宗教と学問
『栄光』243号、昭和29(1954)年1月13日発行
これはちょっと気が付かない事だが、よく新聞の学芸欄などで、学者が宗教を論じている記事を散見するが、考えてみればおかしな話である。いうまでもなく学問は形而下(けいじか)的のものであって、宗教は形而上(けいじじょう)的のものであるから、つまり主客転倒である。ところがこの逆である理を別段怪しむ事もなく、当然な事のようになっているのが今日の社会である。というのは一体何がためかというとつまり現在の宗教が無力である事を示しているというより外に言葉はない。というのは現在宗教のあり方は、伝統と形式と理屈だけで有難そうには見えているが、実際生活に対してほとんど識者を満足させるだけの内容がないのは、知る通りである。
従ってこの点からみて、宗教よりも学問の方が実際的価値があるとしたら、人は宗教よりも学問の方を重く見るのは当然であろう。

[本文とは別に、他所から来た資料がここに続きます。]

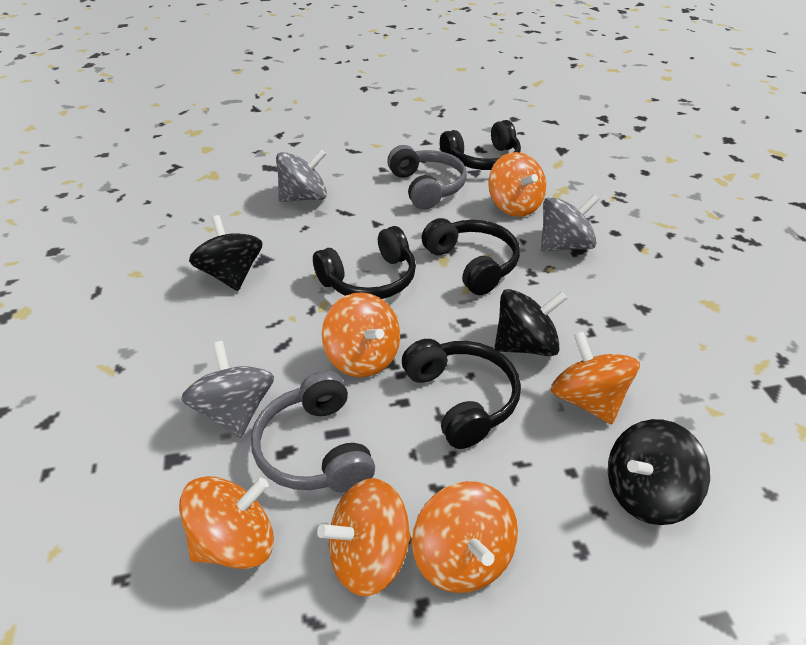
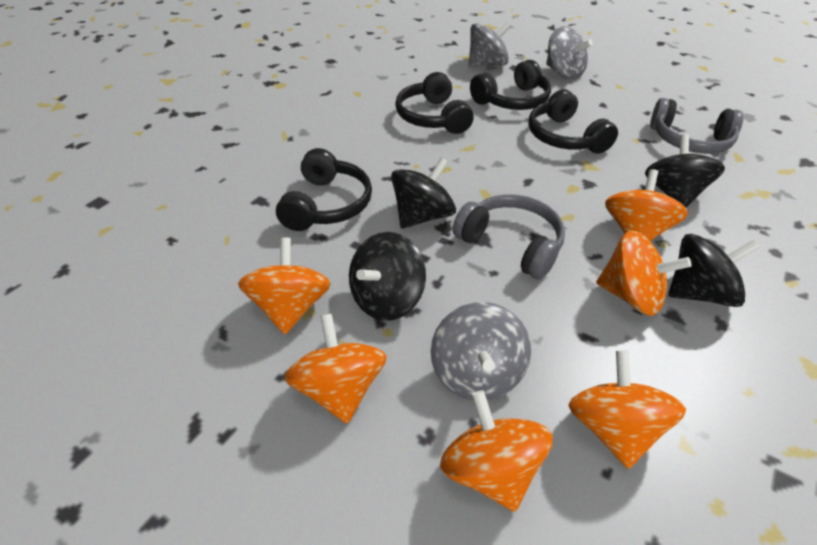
black spinning top: [189,215,262,291] [495,289,567,356] [608,419,710,525] = 3 -> [349,232,426,321] [391,157,456,229] [645,134,725,208] [668,234,759,307] = 4

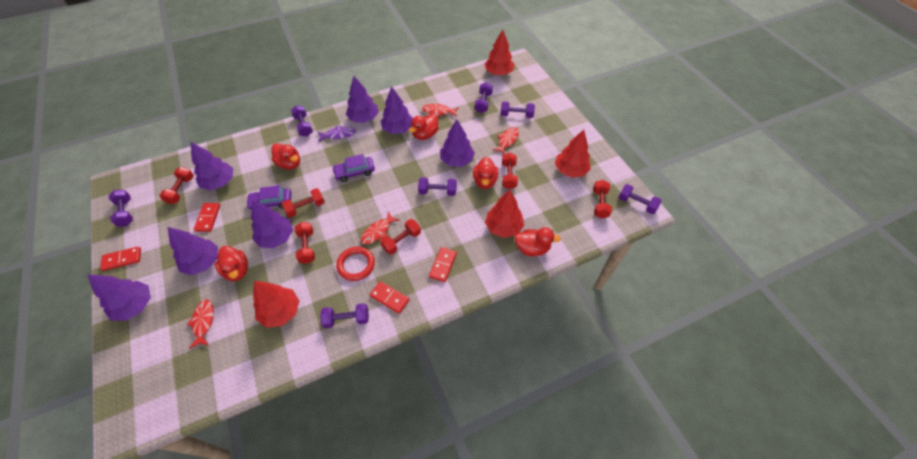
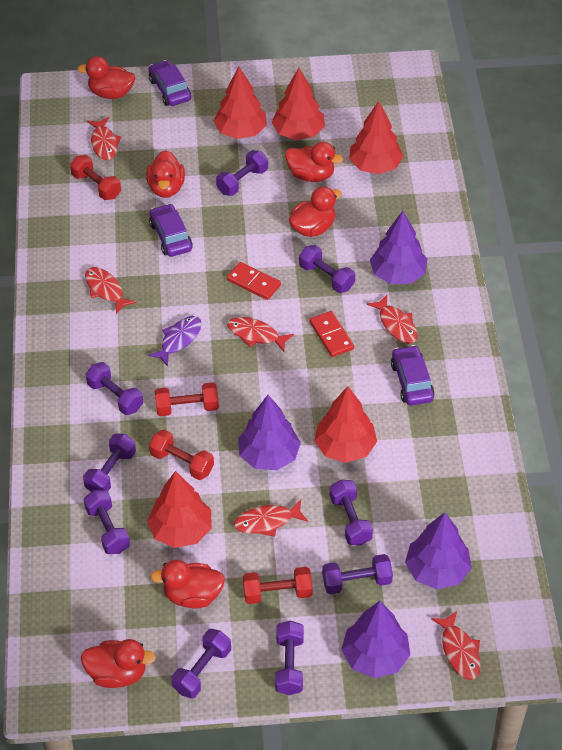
purple car: [246,185,291,209] [332,154,375,182] = 2 -> [149,60,191,106] [149,204,193,257] [391,345,435,405] = 3
purple dumbbell: [109,190,133,227] [291,105,313,136] [320,303,369,328] [418,177,457,196] [475,82,493,113] [501,101,535,118] [618,184,662,214] = 7 -> [83,434,136,492] [84,490,130,554] [86,362,143,415] [172,629,231,698] [216,150,268,196] [275,621,304,695] [299,245,355,293] [322,554,393,594] [330,479,373,546] = 9
purple tree: [87,274,151,321] [168,227,218,275] [191,142,233,190] [251,200,293,248] [346,76,379,123] [380,86,413,134] [440,119,475,167] = 7 -> [238,395,301,470] [341,601,410,678] [370,211,427,284] [405,512,472,589] = 4
red domino: [100,246,141,271] [194,203,220,232] [370,281,410,314] [429,247,457,282] = 4 -> [227,262,281,300] [310,311,354,357] = 2
red duck: [215,246,248,281] [271,143,300,170] [409,114,439,140] [473,157,498,189] [514,227,561,256] = 5 -> [77,56,135,99] [81,639,156,688] [146,150,185,198] [150,559,225,608] [285,142,343,182] [289,186,342,237] = 6
red dumbbell: [159,167,194,204] [282,188,325,218] [295,222,315,264] [380,219,421,255] [502,153,518,189] [593,180,612,219] = 6 -> [70,155,121,200] [149,430,214,480] [155,382,219,416] [243,567,313,604] = 4
red fish: [187,299,214,349] [361,211,400,244] [422,104,459,117] [492,127,519,154] = 4 -> [85,267,136,314] [87,117,121,160] [227,317,294,352] [234,500,308,537] [367,295,418,344] [431,611,481,680] = 6
red ring: [336,247,375,281] = 1 -> none = 0
red tree: [253,281,299,328] [485,30,514,75] [485,189,524,238] [555,130,591,178] = 4 -> [147,471,211,548] [213,67,267,139] [271,68,325,140] [314,386,377,463] [349,101,404,174] = 5

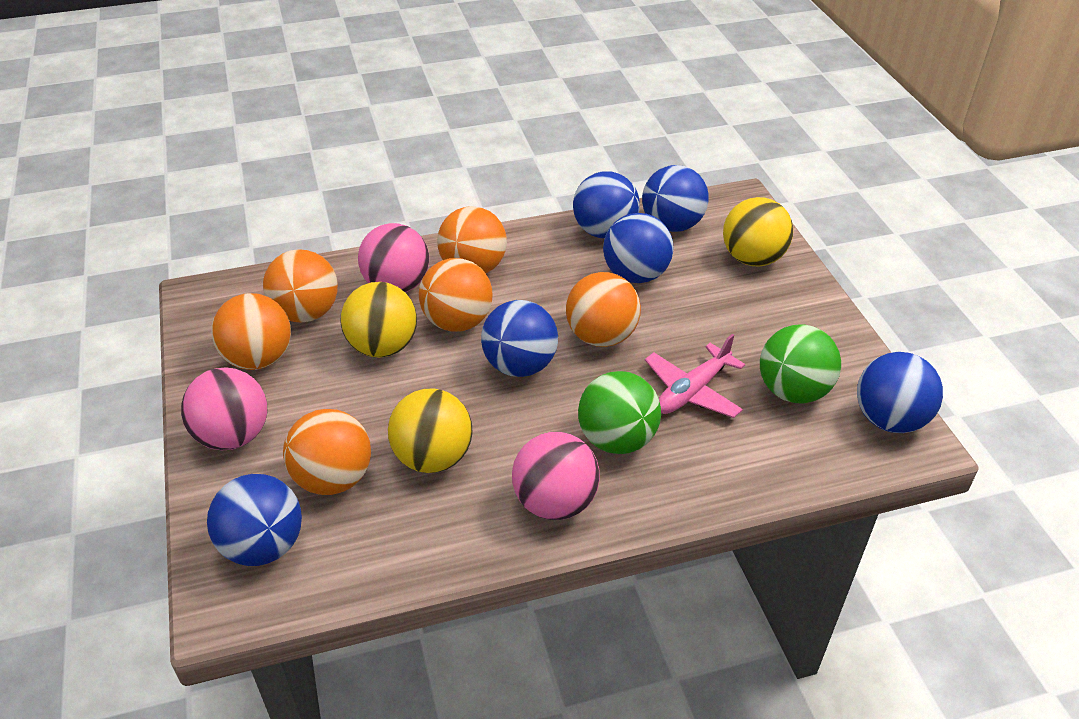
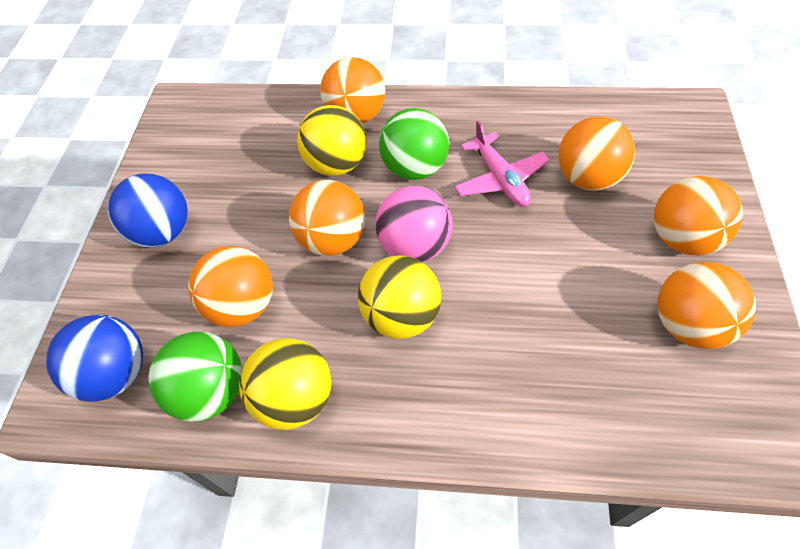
blue ball: [207,474,302,566] [481,300,558,377] [573,171,640,239] [603,213,673,283] [642,165,709,232] [857,352,943,433] = 6 -> [46,315,144,402] [108,174,188,248] = 2
pink ball: [181,367,267,450] [358,223,429,293] [512,432,600,520] = 3 -> [375,186,453,262] = 1

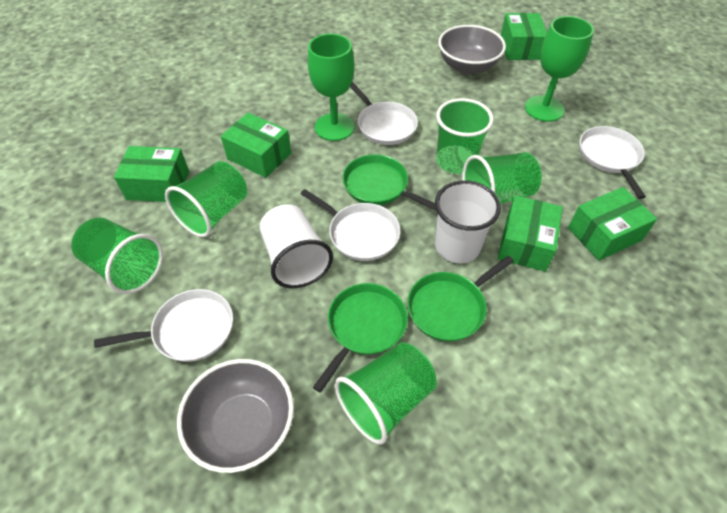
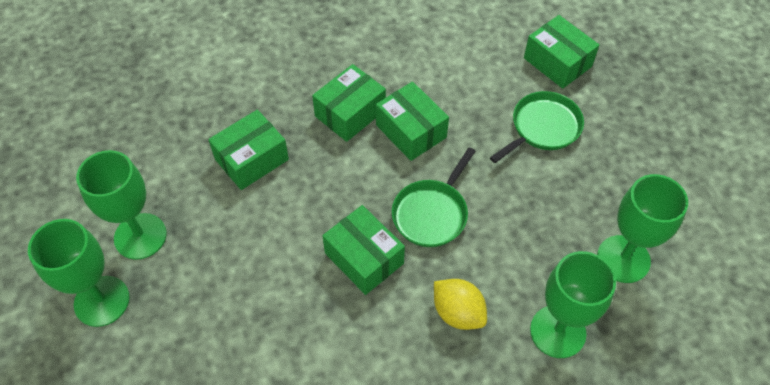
green cup: [71,218,163,294] [165,161,247,237] [334,342,437,445] [436,98,494,174] [462,152,542,204] = 5 -> none = 0
green goblet: [308,34,355,141] [525,16,594,122] = 2 -> [28,219,130,327] [76,150,167,260] [530,251,616,358] [597,174,688,283] = 4
green pan: [313,283,408,393] [342,154,437,211] [407,256,514,342] = 3 -> [392,147,476,247] [490,91,584,163] = 2
grey bowl: [177,359,294,473] [438,25,506,74] = 2 -> none = 0
white cup: [260,204,333,288] [435,180,501,263] = 2 -> none = 0
white pan: [94,289,233,362] [300,189,400,261] [350,82,418,145] [580,126,646,199] = 4 -> none = 0
yellow lemon: none = 0 -> [434,279,487,330] = 1

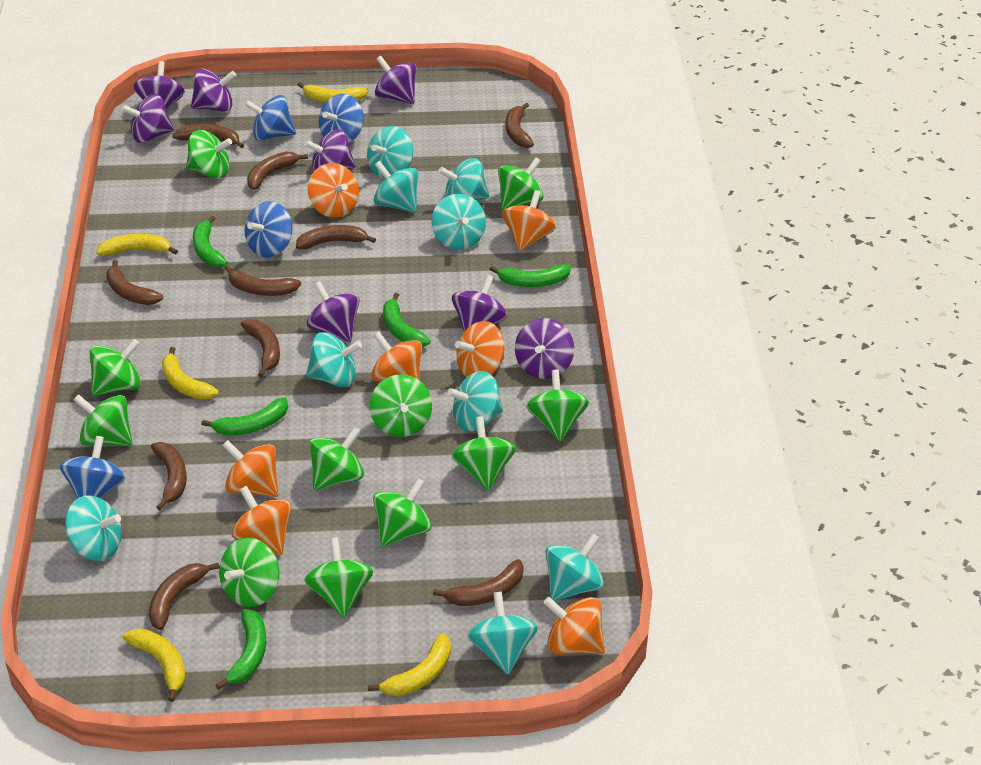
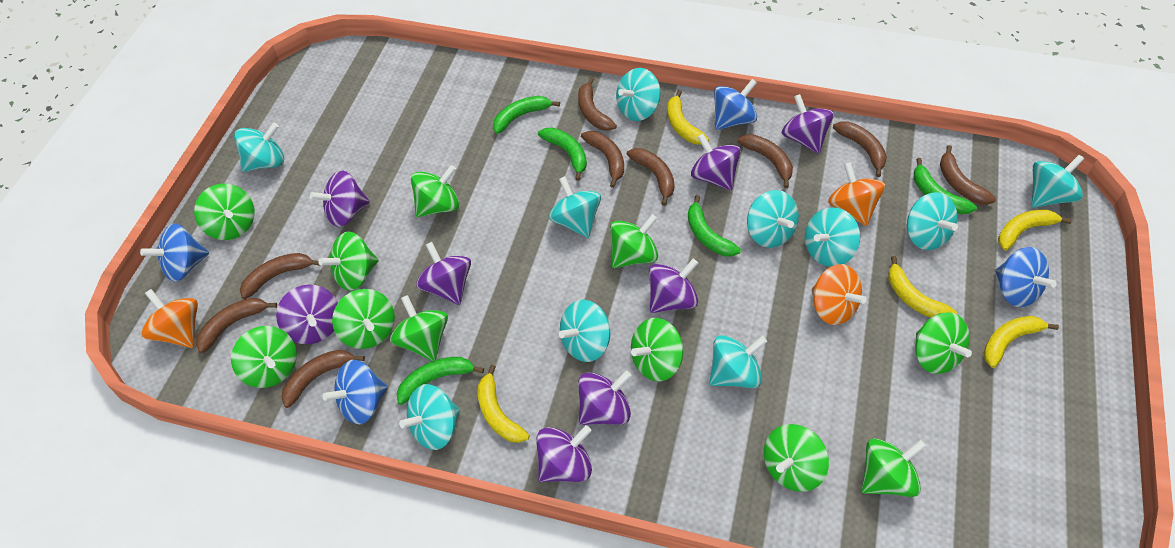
brown banana: [107,260,163,305] [149,563,219,630] [151,442,187,510] [173,124,244,148] [224,265,301,296] [240,319,280,377] [247,151,308,190] [296,225,376,249] [433,559,524,606] [506,103,534,148] = 10 -> [196,298,277,353] [240,253,321,299] [281,350,365,408] [578,77,617,131] [581,131,624,188] [627,148,675,206] [737,134,793,188] [833,121,887,177] [940,145,996,205] = 9
orange spinning top: [222,440,278,497] [232,486,292,555] [308,163,359,218] [371,332,422,382] [455,321,504,377] [502,190,556,252] [543,597,605,655] = 7 -> [141,289,198,348] [811,264,866,325] [828,162,885,226] = 3
turquoise spinning top: [65,495,122,561] [306,332,362,387] [367,126,413,179] [374,161,418,213] [431,194,486,250] [438,158,489,201] [447,371,503,431] [467,592,538,675] [545,533,604,601] = 9 -> [234,123,284,172] [399,384,460,450] [548,176,601,238] [559,299,610,362] [616,68,661,121] [709,335,767,388] [747,190,799,248] [805,207,860,267] [907,192,958,250] [1032,155,1084,208] = 10

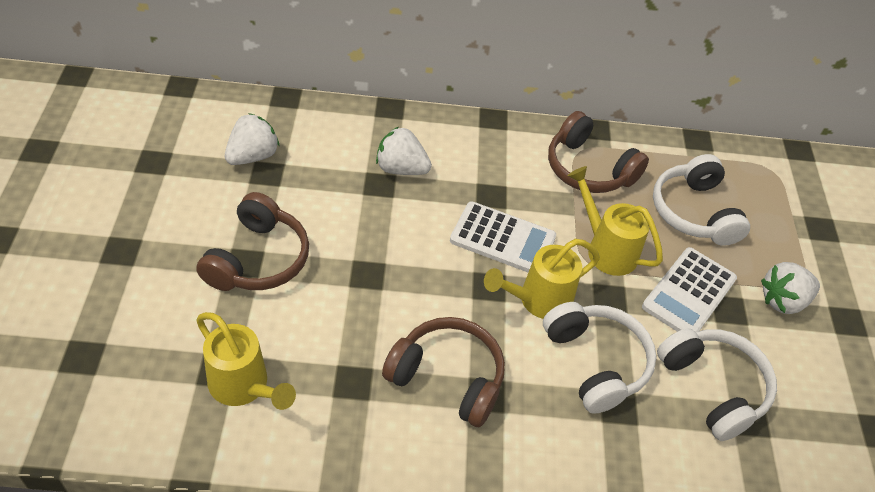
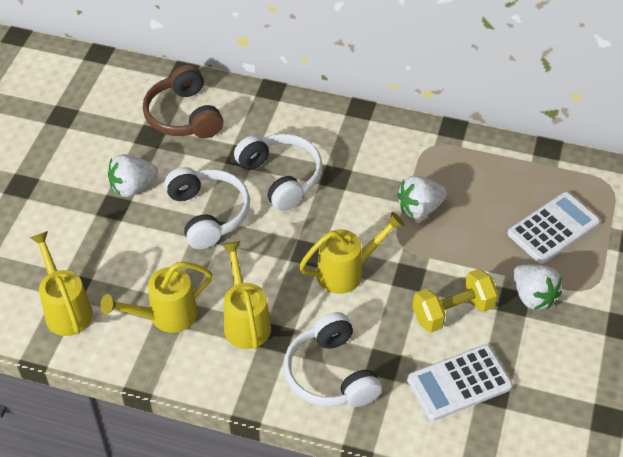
brown headphones: [196,192,309,291] [382,317,505,427] [548,111,649,193] = 3 -> [143,65,223,138] = 1
yellow dumbbell: none = 0 -> [413,269,498,332] = 1
yellow watering can: [196,312,296,410] [484,239,600,319] [567,166,663,276] = 3 -> [30,231,93,336] [100,262,213,333] [222,241,271,349] [299,212,405,294] = 4

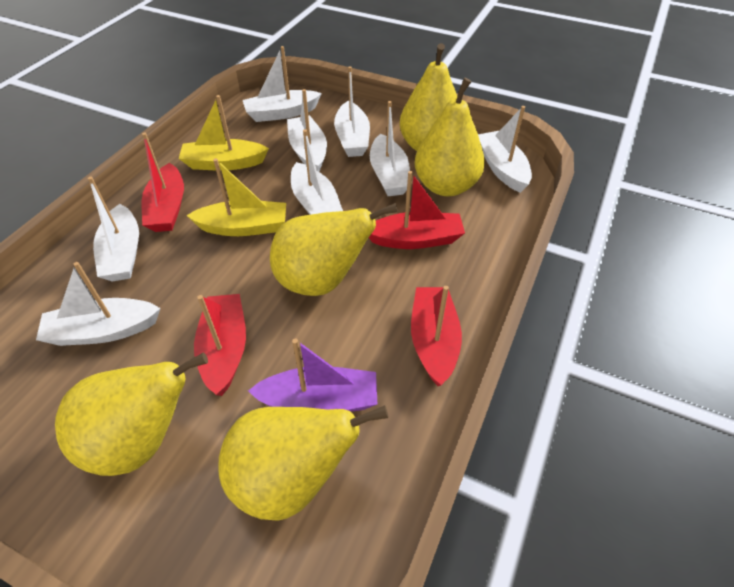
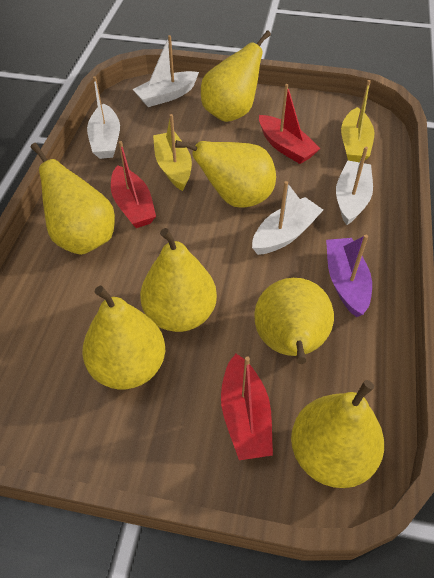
red boat: [142,132,184,232] [194,294,246,396] [369,171,465,249] [411,286,462,386] = 4 -> [111,141,156,228] [221,354,273,460] [259,84,321,164] = 3
white boat: [36,262,161,346] [88,177,139,281] [243,46,322,122] [287,89,327,172] [291,129,343,215] [334,66,370,157] [370,101,410,196] [478,106,532,193] = 8 -> [87,76,120,159] [133,35,199,107] [252,181,323,255] [336,147,373,225] = 4
yellow pear: [55,352,208,476] [218,405,388,521] [270,203,398,296] [400,43,457,151] [415,78,485,196] = 5 -> [31,143,115,255] [82,286,165,389] [140,228,217,332] [175,140,276,208] [201,30,271,122] [254,278,334,364] [291,380,384,488] = 7

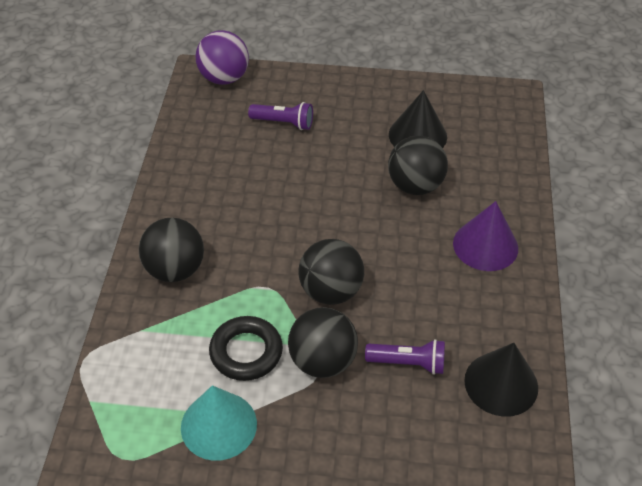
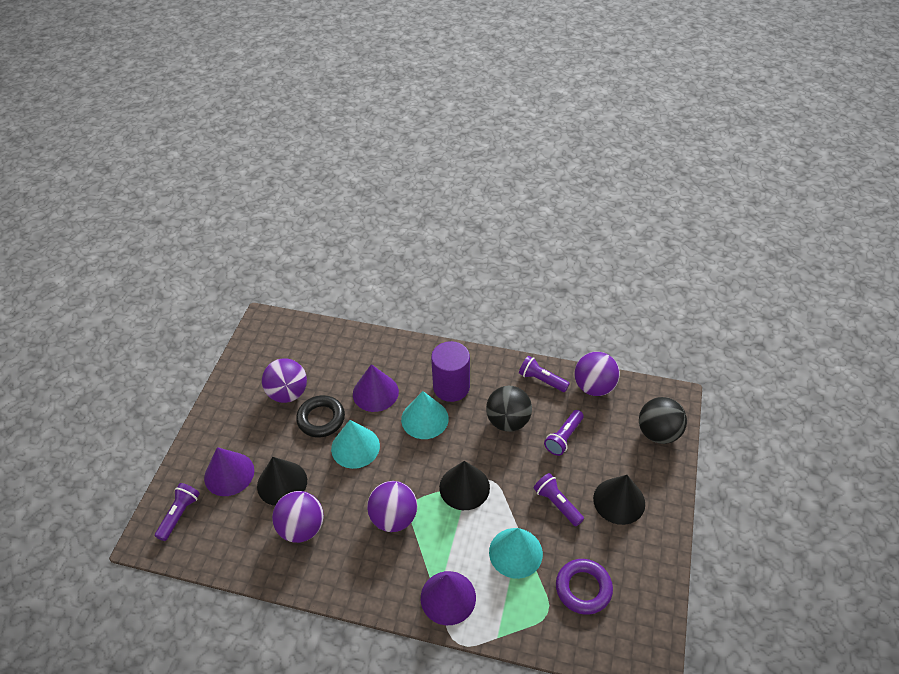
black ball: [139,217,204,282] [288,307,358,378] [299,239,364,305] [388,135,448,195] = 4 -> [486,386,532,432] [639,397,687,444] = 2
black cone: [389,90,447,148] [464,343,538,417] = 2 -> [257,457,307,506] [439,461,490,510] [593,475,645,525] = 3
purple ball: [195,30,249,85] = 1 -> [262,358,307,403] [272,491,324,543] [367,481,417,532] [575,352,620,396] = 4
purple cone: [453,201,518,271] = 1 -> [204,447,254,496] [353,364,399,412] [421,571,476,625] = 3
purple cylinder: none = 0 -> [431,341,470,402] = 1
purple flashlight: [248,102,313,130] [365,339,445,375] = 2 -> [155,483,200,541] [519,356,570,392] [533,473,584,526] [544,410,584,456] = 4
purple ring: none = 0 -> [556,559,613,615] = 1
turquoise cone: [181,385,257,461] = 1 -> [331,420,380,469] [401,391,449,439] [489,528,543,579] = 3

何しろ今日のごとき生存競争の激しい複雑極まる社会としたら、余程力強い実際的価値あるものでなくては、人は振向こうとはしないのはもちろん、単なる精神的救いのみでは無意味であるからである。という事実を考えたなら、前記のごとき新聞記事も敢(あ)えて咎(とが)むる訳にはゆかないであろう。忌憚(きたん)なく言えば学問では救い得ない面を救う力ある宗教なら、学問以上に扱われるのは当然であるが、そういう宗教は今のところまずないというのが間違いない見方であろう。そこで自画自讃ではないが、正直にいって我救世教こそ、それに該当するといっても過言ではないと思うのである。
(注)
形而下(けいじか)、形をそなえるもの。自然一般の現象。
形而上(けいじじょう)
形をもっていないもの。哲学で、時間・空間の形式を制約とする感性を介した経験によっては認識できないもの。超自然的、理念的なもの。